20% (Or why the Eurozone can’t survive).

In the UK, around 20% of the ‘Greater South-East’s’ GDP goes North. Following the American Civil War, about 20% of the North’s GDP flowed south. Much of American Growth from then until 1914 was merely the south catching up with the North’s industrialisation. After unification, about 20% of West German GDP flowed east.

The moral of the tale is that if a highly invested, competitive area (like Germany & Northern Europe) finds itself in a currency union with an uncompetitive area (Like the Club-Med), funds must flow from the competitive area to the uncompetitive area, so that the capital investments can be made to allow the uncompetitive area to catch up. It may never do so, as East Germany or the American South found. The damage done to the population’s competitiveness by socialist idiocy or slave-agrarian economics, is just too great.
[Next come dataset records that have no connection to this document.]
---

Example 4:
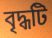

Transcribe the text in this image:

বৃদ্ধটি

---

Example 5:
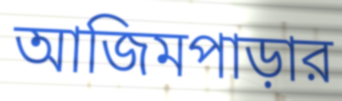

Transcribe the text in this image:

আজিমপাড়ার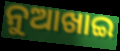
ନୁଆଖାଇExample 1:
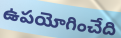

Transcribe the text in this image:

ఉపయోగించేది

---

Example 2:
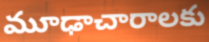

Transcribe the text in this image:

మూఢాచారాలకు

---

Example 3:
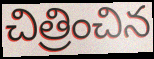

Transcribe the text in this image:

చిత్రించిన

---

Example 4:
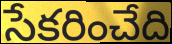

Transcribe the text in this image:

సేకరించేది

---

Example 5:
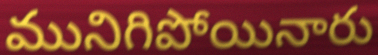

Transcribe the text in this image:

మునిగిపోయినారు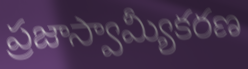
ప్రజాస్వామ్యీకరణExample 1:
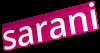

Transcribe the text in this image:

sarani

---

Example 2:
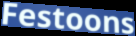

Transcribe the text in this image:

Festoons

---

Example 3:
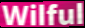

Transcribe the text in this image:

Wilful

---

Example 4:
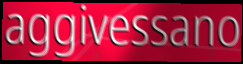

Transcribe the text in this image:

aggivessano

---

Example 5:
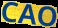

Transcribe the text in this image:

CAO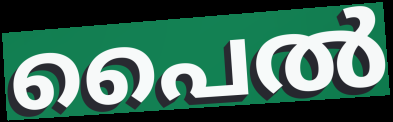
പൈൽ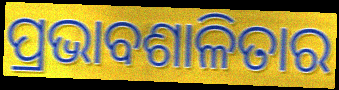
ପ୍ରଭାବଶାଳିତାର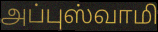
அப்புஸ்வாமிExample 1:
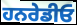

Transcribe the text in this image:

ਹਨਰੇਡੀਓ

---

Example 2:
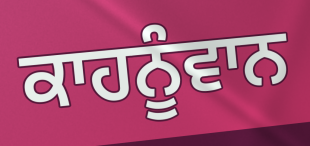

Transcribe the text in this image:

ਕਾਹਨੂੰਵਾਨ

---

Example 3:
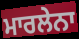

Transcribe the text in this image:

ਮਾਰਲੇਨਾ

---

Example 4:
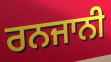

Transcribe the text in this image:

ਰਨਜਾਨੀ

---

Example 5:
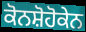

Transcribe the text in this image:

ਕੋਨਸ਼ੋਹੋਕੇਨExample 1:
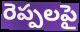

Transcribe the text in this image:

రెప్పలపై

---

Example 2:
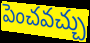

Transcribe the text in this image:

పెంచవచ్చు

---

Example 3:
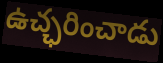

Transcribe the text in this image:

ఉచ్ఛరించాడు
What is happening instead, right now in the Eurozone is that capital is fleeing the periphery, rather than flowing to it. This is because savers ask themselves ‘Why have a bank account in Italy or Spain and risk holding Pesetas or Lira in a few years, when you can open one in Germany and ‘risk’ holding Deutchmarks?’ The result of this (amongst other effects) is a massive collapse in the money supply in the periphery nations, which central bank action cannot counter, because monetary policy is set for the core. Big falls in money supply lead to depression. Against this backdrop, attempts to stabilise the debt by fiscal contraction in Italy or Spain are like a sticking plaster on an arterial bleed.
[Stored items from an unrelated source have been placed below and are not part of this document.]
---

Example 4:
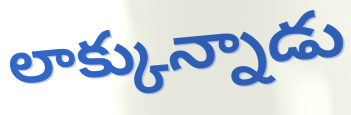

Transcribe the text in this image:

లాక్కున్నాడు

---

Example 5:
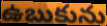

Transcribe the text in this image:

ఉబుకునుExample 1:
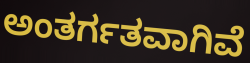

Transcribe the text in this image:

ಅಂತರ್ಗತವಾಗಿವೆ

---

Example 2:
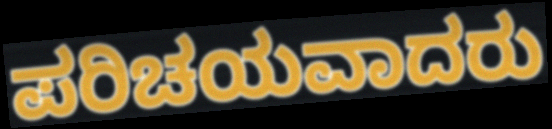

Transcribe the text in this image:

ಪರಿಚಯವಾದರು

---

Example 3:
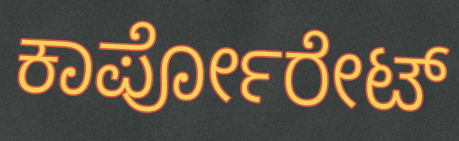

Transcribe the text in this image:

ಕಾರ್ಪೋರೇಟ್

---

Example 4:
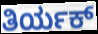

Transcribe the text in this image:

ತಿರ್ಯಕ್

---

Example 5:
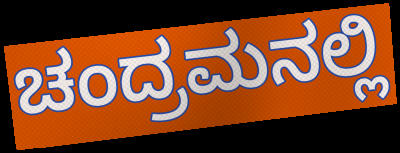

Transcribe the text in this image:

ಚಂದ್ರಮನಲ್ಲಿ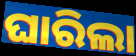
ଘାରିଲାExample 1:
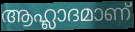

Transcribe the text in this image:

ആഹ്ലാദമാണ്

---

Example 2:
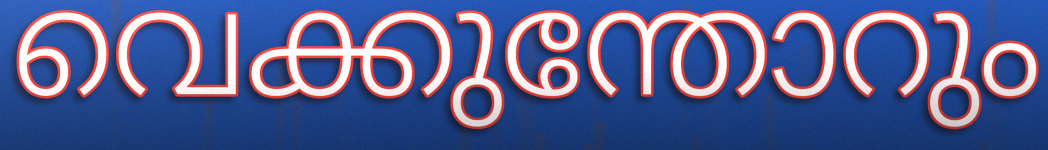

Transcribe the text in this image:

വെക്കുന്തോറും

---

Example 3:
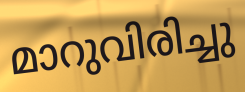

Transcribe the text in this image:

മാറുവിരിച്ചു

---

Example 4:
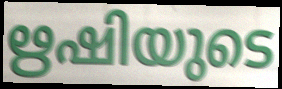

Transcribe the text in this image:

ഋഷിയുടെ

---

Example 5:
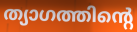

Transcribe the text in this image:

ത്യാഗത്തിന്റെ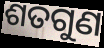
ଶତଗୁଣ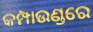
କମ୍ପାଉଣ୍ଡରେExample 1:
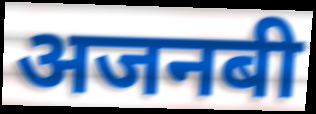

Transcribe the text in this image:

अजनबी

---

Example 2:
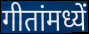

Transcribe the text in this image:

गीतांमध्यें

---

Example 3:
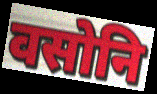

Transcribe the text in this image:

वसोनि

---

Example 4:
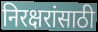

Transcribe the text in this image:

निरक्षरांसाठी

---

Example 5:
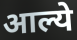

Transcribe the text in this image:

आल्ये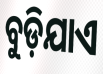
ବୁଡ଼ିଯାଏ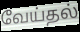
வேய்தல்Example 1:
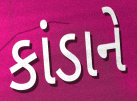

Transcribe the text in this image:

કાંડાને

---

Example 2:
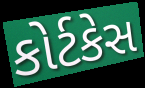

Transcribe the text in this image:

કોર્ટકેસ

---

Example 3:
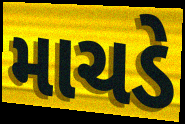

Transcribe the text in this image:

માચડે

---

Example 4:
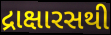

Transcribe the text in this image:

દ્રાક્ષારસથી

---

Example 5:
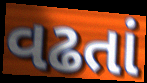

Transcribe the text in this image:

વઢતાં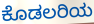
ಕೊಡಲರಿಯ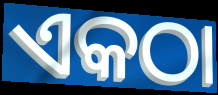
ଏକଠା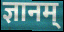
ज्ञानम्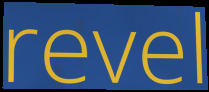
revel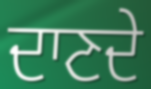
ਦਾਣਦੇ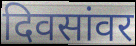
दिवसांवर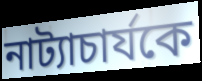
নাট্যাচার্যকে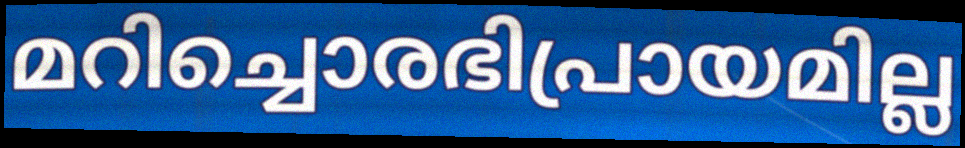
മറിച്ചൊരഭിപ്രായമില്ല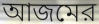
আজমের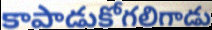
కాపాడుకోగలిగాడు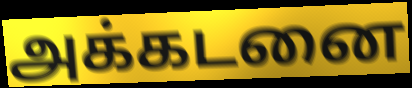
அக்கடனை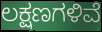
ಲಕ್ಷಣಗಳಿವೆ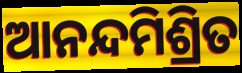
ଆନନ୍ଦମିଶ୍ରିତ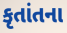
કૃતાંતનાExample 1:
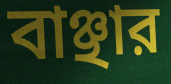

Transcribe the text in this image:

বাঞ্ছার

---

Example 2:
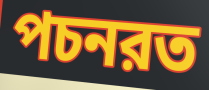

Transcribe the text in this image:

পচনরত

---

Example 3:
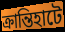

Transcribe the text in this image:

ক্রান্তিহাটে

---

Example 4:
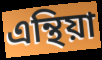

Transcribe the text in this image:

এন্থিয়া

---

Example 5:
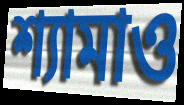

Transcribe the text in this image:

শ্যামাওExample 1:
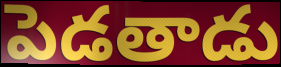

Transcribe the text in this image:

Note that the leftist argument that it’s fiscal contraction which is causing the lack of growth is complete twaddle. THERE IS NO MONEY because IT’S ALL GOING TO GERMANY, so THE ECONOMIES WILL CONTRACT. Firing a few Spanish or Italian civil servants and building fewer roads is neither here nor there as far as their GDP numbers go.
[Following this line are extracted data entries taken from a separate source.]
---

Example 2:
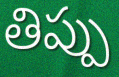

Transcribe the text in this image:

తిప్పు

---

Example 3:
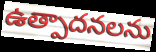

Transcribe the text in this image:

ఉత్పాదనలను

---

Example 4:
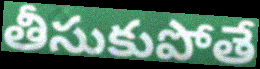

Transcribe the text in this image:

తీసుకుపోతే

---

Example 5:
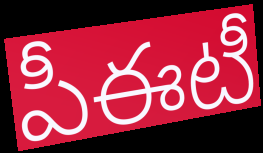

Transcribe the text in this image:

పీఈటీ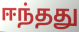
ஈந்தது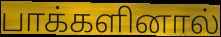
பாக்களினால்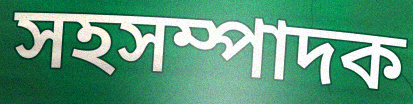
সহসম্পাদক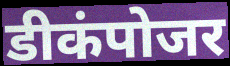
डीकंपोजर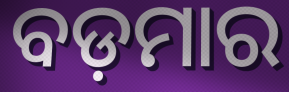
ବଡ଼ମାର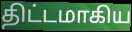
திட்டமாகியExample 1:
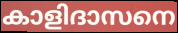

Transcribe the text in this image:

കാളിദാസനെ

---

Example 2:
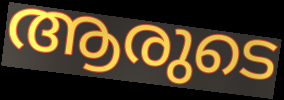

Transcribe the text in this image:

ആരുടെ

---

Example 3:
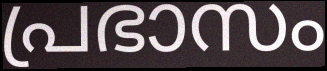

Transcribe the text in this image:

പ്രഭാസം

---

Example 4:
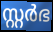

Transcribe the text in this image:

സ്റ്റർഭ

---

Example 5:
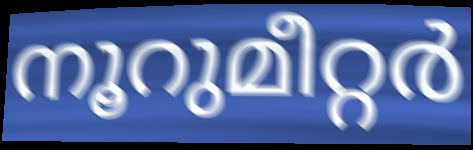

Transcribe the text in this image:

നൂറുമീറ്റർ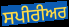
ਸਪੀਰੀਅਰ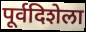
पूर्वदिशेला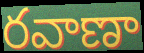
రవాణా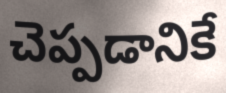
చెప్పడానికే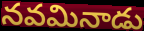
నవమినాడుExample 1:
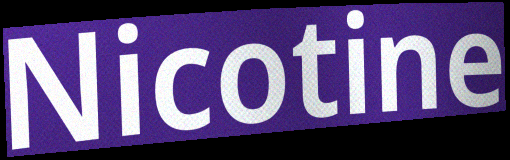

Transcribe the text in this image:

Nicotine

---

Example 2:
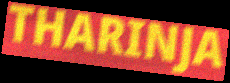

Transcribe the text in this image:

THARINJA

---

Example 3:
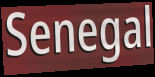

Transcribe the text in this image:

Senegal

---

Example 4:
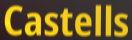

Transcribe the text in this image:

Castells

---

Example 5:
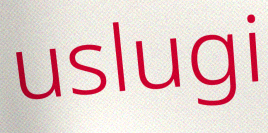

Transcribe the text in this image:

uslugi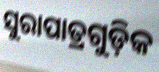
ସୁରାପାତ୍ରଗୁଡ଼ିକ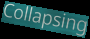
CollapsingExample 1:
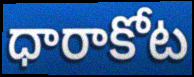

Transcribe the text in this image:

ధారాకోట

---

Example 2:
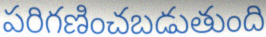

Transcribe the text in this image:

పరిగణించబడుతుంది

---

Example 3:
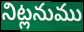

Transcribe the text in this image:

నిట్లనుము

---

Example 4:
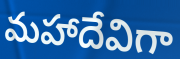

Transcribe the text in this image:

మహాదేవిగా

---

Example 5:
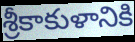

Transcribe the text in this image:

శ్రీకాకుళానికి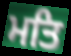
ਮਤਿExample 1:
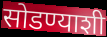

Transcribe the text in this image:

सोडण्याशी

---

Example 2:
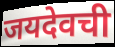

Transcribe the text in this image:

जयदेवची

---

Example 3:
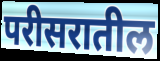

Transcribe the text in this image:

परीसरातील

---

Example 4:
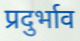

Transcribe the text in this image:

प्रदुर्भाव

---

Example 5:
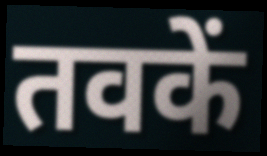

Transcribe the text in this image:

तवकें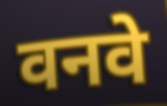
वनवेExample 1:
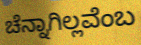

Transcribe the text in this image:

ಚೆನ್ನಾಗಿಲ್ಲವೆಂಬ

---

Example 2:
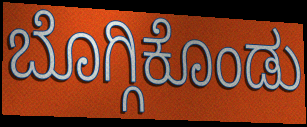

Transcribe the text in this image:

ಬೊಗ್ಗಿಕೊಂಡು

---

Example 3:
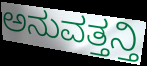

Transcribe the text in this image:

ಅನುವತ್ತನ್ತಿ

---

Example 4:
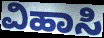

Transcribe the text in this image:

ವಿಹಾಸಿ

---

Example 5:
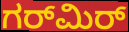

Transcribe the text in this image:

ಗರ್‌ಮಿರ್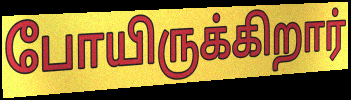
போயிருக்கிறார்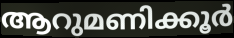
ആറുമണിക്കൂർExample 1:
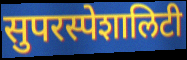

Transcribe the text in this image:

सुपरस्पेशालिटी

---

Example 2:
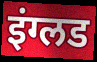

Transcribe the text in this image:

इंग्लड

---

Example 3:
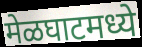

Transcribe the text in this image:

मेळघाटमध्ये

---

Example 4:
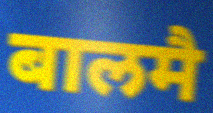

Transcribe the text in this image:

बालमै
But the UK is in a slightly different position to Italy and Spain because it’s in control of it’s money supply. We’re not Greece, we’re not Italy or Spain because we didn’t join the Euro. What the left-wing plan to spend more risks is the Japan’s disease where a pig-headed unwillingness to write off bad investments facilitated through expansionary fiscal “stimulus”, left them with the highest per capita public debt in the world. And still their economy doesn’t grow, despite decades of stimulus.

The evidence appears to suggest that expansionary fiscal policy (running a deficit) loses any stimulus effect on GDP growth when public debt hits around 80% of GDP (France, Germany, The USA), and debt kills growth entirely when it hits about 120% of GDP (Italy, Japan). Thanks to decades of overspend, there is no Keynesian firepower when it’s needed. So there’s no argument for more “stimulus” here, as the “Iron Chancellor” spent all the ‘stimulus’ long before the bust. Gordon Brown was a disaster for which I will be paying for the rest of my life. It Could have been worse, had Blair got his way and taken us into the Euro.

So, back to the Eurozone: Spain and Italy need Quantitative easing to ease the monetary pressure caused by the capital flight. Germany is simply unwilling to risk inflation and will sacrifice the economies of southern Europe on the altar of price stability. Meanwhile, the rest of Northern Europe are simply unwilling to make the transfers necessary to sustain currency union, let alone to allow the investment necessary to allow ‘the South’ to catch up.

What we’re witnessing is the simple logic of currency union. Brits are broadly happy to subsidise other Brits farther north. Germans are content to throw money at Germans farther east. Ditto Yankees are happy to subsidise the ex-confederacy to their south. But Brits and Germans are NOT content to see vast sums head south to subsidise people whom their electorates consider feckless because they still enjoy siestas. Without a ‘Demos’ there is no democracy. And for the same reasons, there can also be no currency union without fiscal union. And fiscal union in the EU is impossible unless we all think of ourselves as ‘European’.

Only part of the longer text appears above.